By David Nakamura
Washington Post Staff Writer
Wednesday, October 26, 2005
The District government filed court papers yesterday to seize $84 million worth of property from 16 owners in Southeast, giving them 90 days to leave and make way for a baseball stadium.
By invoking eminent domain, city officials said last week, they hope to keep construction of the Washington Nationals' ballpark on schedule to open in March 2008. The city exercised its "quick take" authority, in which it takes immediate control of the titles to the properties.
Under law, the property owners and their tenants must vacate the land within three months unless a judge declares the seizure unconstitutional.

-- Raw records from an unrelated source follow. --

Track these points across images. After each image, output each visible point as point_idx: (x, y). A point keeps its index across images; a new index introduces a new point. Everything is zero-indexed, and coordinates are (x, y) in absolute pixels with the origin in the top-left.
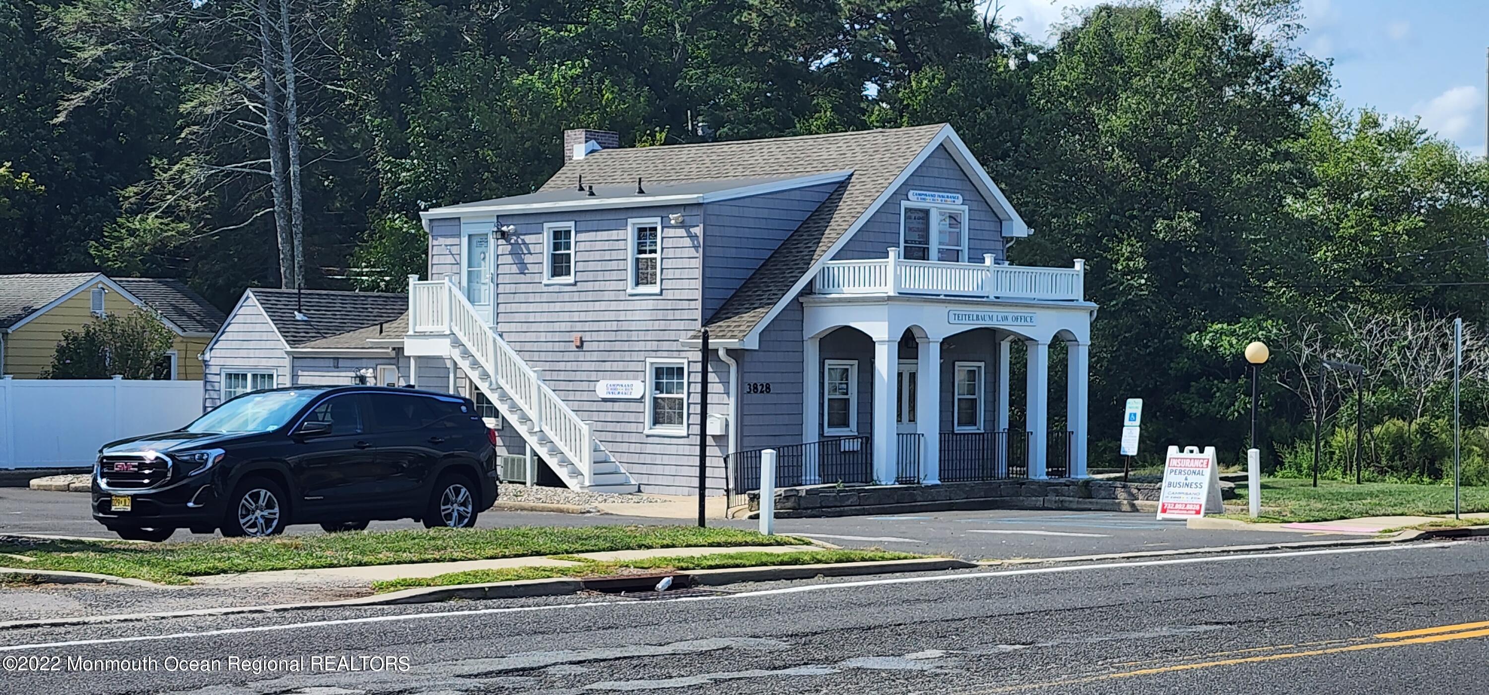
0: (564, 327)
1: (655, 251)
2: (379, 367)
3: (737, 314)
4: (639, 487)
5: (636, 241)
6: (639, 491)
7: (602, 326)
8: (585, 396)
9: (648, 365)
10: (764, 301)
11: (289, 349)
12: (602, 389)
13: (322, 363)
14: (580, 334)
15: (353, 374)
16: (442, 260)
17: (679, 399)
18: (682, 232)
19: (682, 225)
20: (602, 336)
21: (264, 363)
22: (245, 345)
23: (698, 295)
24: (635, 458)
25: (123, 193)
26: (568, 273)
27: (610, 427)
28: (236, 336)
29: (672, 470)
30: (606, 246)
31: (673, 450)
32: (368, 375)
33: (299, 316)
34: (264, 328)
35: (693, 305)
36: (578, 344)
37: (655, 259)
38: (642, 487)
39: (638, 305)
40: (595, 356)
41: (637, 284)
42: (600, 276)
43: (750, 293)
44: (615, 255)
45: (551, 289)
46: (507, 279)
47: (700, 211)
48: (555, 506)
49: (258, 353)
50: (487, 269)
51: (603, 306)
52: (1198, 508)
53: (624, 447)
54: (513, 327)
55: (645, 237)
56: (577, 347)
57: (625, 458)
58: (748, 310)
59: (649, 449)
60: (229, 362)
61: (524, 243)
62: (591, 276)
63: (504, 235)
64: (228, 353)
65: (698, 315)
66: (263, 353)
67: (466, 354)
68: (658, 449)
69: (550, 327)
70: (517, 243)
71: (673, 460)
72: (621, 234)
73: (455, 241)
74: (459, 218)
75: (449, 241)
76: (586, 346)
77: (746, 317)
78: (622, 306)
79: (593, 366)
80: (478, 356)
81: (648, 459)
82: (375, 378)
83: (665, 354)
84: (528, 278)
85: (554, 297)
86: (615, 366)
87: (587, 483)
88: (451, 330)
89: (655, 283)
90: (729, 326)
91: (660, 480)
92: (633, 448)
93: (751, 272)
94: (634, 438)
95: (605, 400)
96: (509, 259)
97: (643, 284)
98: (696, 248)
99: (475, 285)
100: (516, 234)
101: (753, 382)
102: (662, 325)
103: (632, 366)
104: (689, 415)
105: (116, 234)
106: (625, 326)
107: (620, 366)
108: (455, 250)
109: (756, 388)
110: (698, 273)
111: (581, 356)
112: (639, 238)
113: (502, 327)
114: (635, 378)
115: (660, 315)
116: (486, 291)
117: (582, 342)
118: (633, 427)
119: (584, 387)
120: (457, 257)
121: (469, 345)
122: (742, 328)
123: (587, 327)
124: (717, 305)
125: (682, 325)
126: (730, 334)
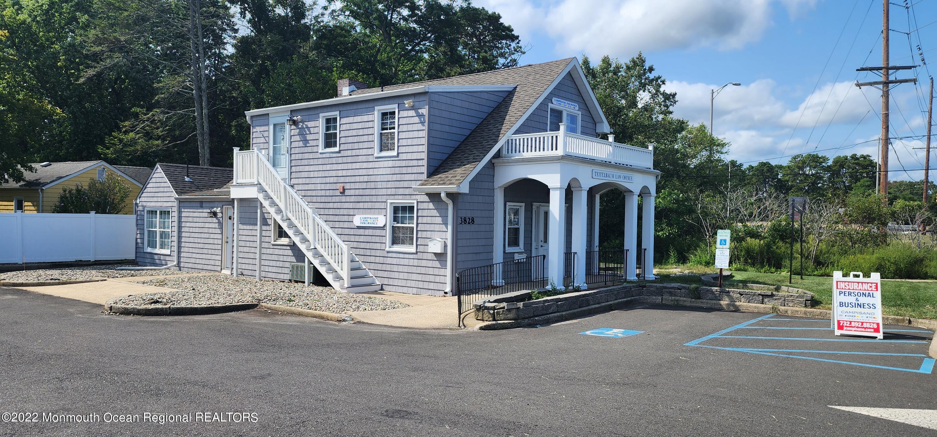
0: (332, 180)
1: (394, 128)
2: (224, 207)
3: (452, 169)
4: (382, 286)
5: (381, 122)
6: (382, 289)
7: (357, 179)
8: (346, 225)
9: (388, 204)
10: (471, 160)
11: (177, 197)
12: (357, 221)
13: (194, 204)
14: (342, 185)
15: (209, 211)
16: (258, 140)
17: (410, 228)
18: (412, 113)
19: (413, 108)
20: (357, 186)
21: (165, 204)
22: (156, 195)
23: (424, 156)
24: (379, 267)
25: (123, 124)
26: (335, 145)
27: (363, 245)
28: (152, 190)
29: (406, 276)
30: (360, 126)
31: (406, 262)
32: (218, 211)
33: (187, 179)
34: (165, 185)
35: (420, 163)
36: (342, 191)
37: (394, 133)
38: (384, 286)
39: (381, 164)
40: (353, 199)
41: (381, 150)
42: (356, 146)
43: (459, 156)
44: (366, 132)
45: (324, 156)
46: (297, 150)
47: (426, 98)
48: (317, 312)
49: (162, 199)
50: (284, 145)
51: (358, 166)
52: (876, 327)
53: (372, 259)
54: (300, 181)
55: (387, 119)
56: (341, 193)
57: (372, 266)
58: (459, 166)
59: (389, 261)
60: (148, 204)
61: (307, 127)
62: (350, 146)
63: (295, 123)
64: (148, 199)
65: (424, 170)
66: (165, 199)
67: (267, 197)
68: (394, 261)
69: (324, 180)
70: (302, 128)
71: (406, 269)
72: (370, 118)
73: (265, 128)
74: (268, 114)
75: (263, 128)
76: (347, 193)
77: (459, 170)
78: (371, 165)
79: (351, 205)
80: (275, 198)
81: (388, 268)
82: (222, 214)
83: (401, 197)
84: (309, 150)
85: (326, 161)
86: (366, 205)
87: (346, 286)
88: (258, 181)
89: (394, 149)
90: (447, 177)
91: (396, 282)
92: (378, 260)
93: (458, 143)
94: (378, 253)
95: (359, 228)
96: (298, 138)
97: (385, 150)
98: (422, 123)
99: (278, 156)
100: (303, 122)
101: (463, 216)
102: (399, 177)
103: (377, 205)
104: (417, 238)
105: (112, 142)
106: (373, 178)
107: (369, 205)
108: (266, 134)
109: (465, 220)
110: (424, 141)
111: (343, 199)
112: (383, 120)
113: (294, 181)
114: (379, 214)
115: (397, 170)
116: (284, 160)
117: (344, 190)
118: (378, 246)
119: (346, 218)
120: (267, 139)
121: (269, 191)
122: (457, 178)
123: (348, 179)
124: (437, 164)
125: (412, 177)
126: (449, 182)
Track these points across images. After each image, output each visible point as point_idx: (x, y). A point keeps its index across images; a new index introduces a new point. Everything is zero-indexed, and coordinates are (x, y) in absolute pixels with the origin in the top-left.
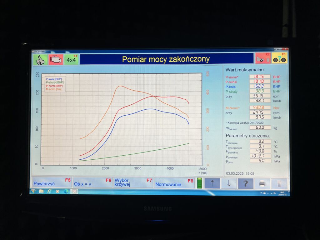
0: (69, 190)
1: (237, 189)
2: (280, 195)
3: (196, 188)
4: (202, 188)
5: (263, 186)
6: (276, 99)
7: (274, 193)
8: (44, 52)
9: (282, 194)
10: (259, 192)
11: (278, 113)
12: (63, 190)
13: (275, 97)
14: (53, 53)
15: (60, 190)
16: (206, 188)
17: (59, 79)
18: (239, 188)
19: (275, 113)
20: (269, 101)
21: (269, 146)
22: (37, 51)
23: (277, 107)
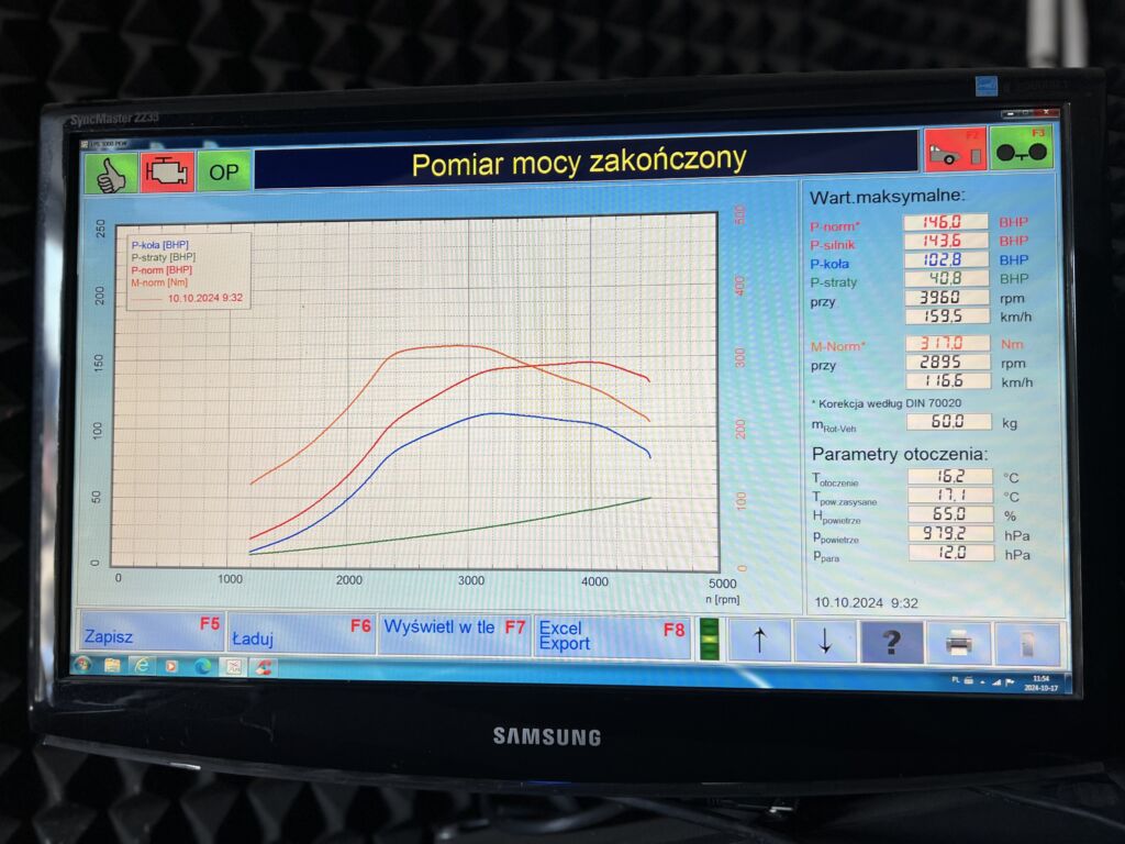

In papers filed in D.C. Superior Court, city attorneys said: "The Properties subject of this action . . . are taken for an authorized municipal use, namely the construction and operation of a publicly owned baseball stadium complex."
A spokeswoman from the D.C. attorney general's office did not respond to a message left for her yesterday evening.
In all, 23 property owners control 14 acres at the stadium site near South Capitol Street and the Navy Yard along the Anacostia River.
City officials said they have agreed to buy land from seven owners, who were not named in the court filing. The city had offered them a total of $13 million, but it is not known whether that was the final sale price.
The other 16 property owners have not agreed to sell, and their holdings include some of the largest and most expensive properties: an asphalt plant, a trash transfer station and adult-oriented businesses.
Negotiations are continuing, city officials said. But M. Roy Goldberg, an attorney for Eastern Trans-Waste, the trash transfer station that the city valued at $8.7 million, said yesterday that the company intends to fight.
The company's owners have told the city their property is worth $14.3 million, plus $18 million if they cannot find another site.
"We're going to fight the amount of the taking and the way they've gone about doing it," Goldberg said. "I don't think they've been negotiating in good faith since Day One."
The city deposited the $84 million in a court-monitored trust. Property owners have 20 days to challenge the constitutionality of the takeover. As long as the District can show that the land was taken for a legitimate public purpose, the court probably will have no objections, land-use lawyers said.
Some activists have argued that the stadium is a private project for Major League Baseball, but District leaders say the $535 million project will create significant tax revenue. Developers have snatched up land just outside the stadium plot in anticipation of a waterfront revival, and the city is planning to create a "ballpark district" featuring restaurants and retail.
If the court does not block the city's action, property owners can continue to negotiate with the city, but in lieu of an agreement, a jury would ultimately decide the sale prices. But that could happen months, even years, after the owners are forced to leave, land-use lawyers said.
The city's offers for the land are about 2 1/2 times as high as the amounts that it had assessed the properties to be worth for tax purposes last year. But some owners said they want more money because owners of property just outside the stadium land have received higher offers from developers.
Patricia Ghiglino, who owns an art studio assessed by the city at $1.7 million, said yesterday that she is meeting with city officials Nov. 14 to discuss the offer. She said she has hired an appraiser to conduct an independent analysis of how much money her property is worth.
"I don't know if the city will want to avoid litigation and just come up clean," Ghiglino said. "But if they decide they don't want to agree with our appraiser, then I guess I don't have too much recourse" but to let the court decide.
Ghiglino, who has been in her property 15 years, said she felt strange that the city now controls the title to her land.
"I've cried so many days since this first came up" last year, she said. "It was very, very personal to me. We created the center. I worked 60 to 90 hours a week here, on Saturdays and Sundays. This became not just a business but also my home. . . . At end, this just becomes a business issue. I have to look for ways that are best for me personally. But we will continue the center regardless of where we go. That's our mission."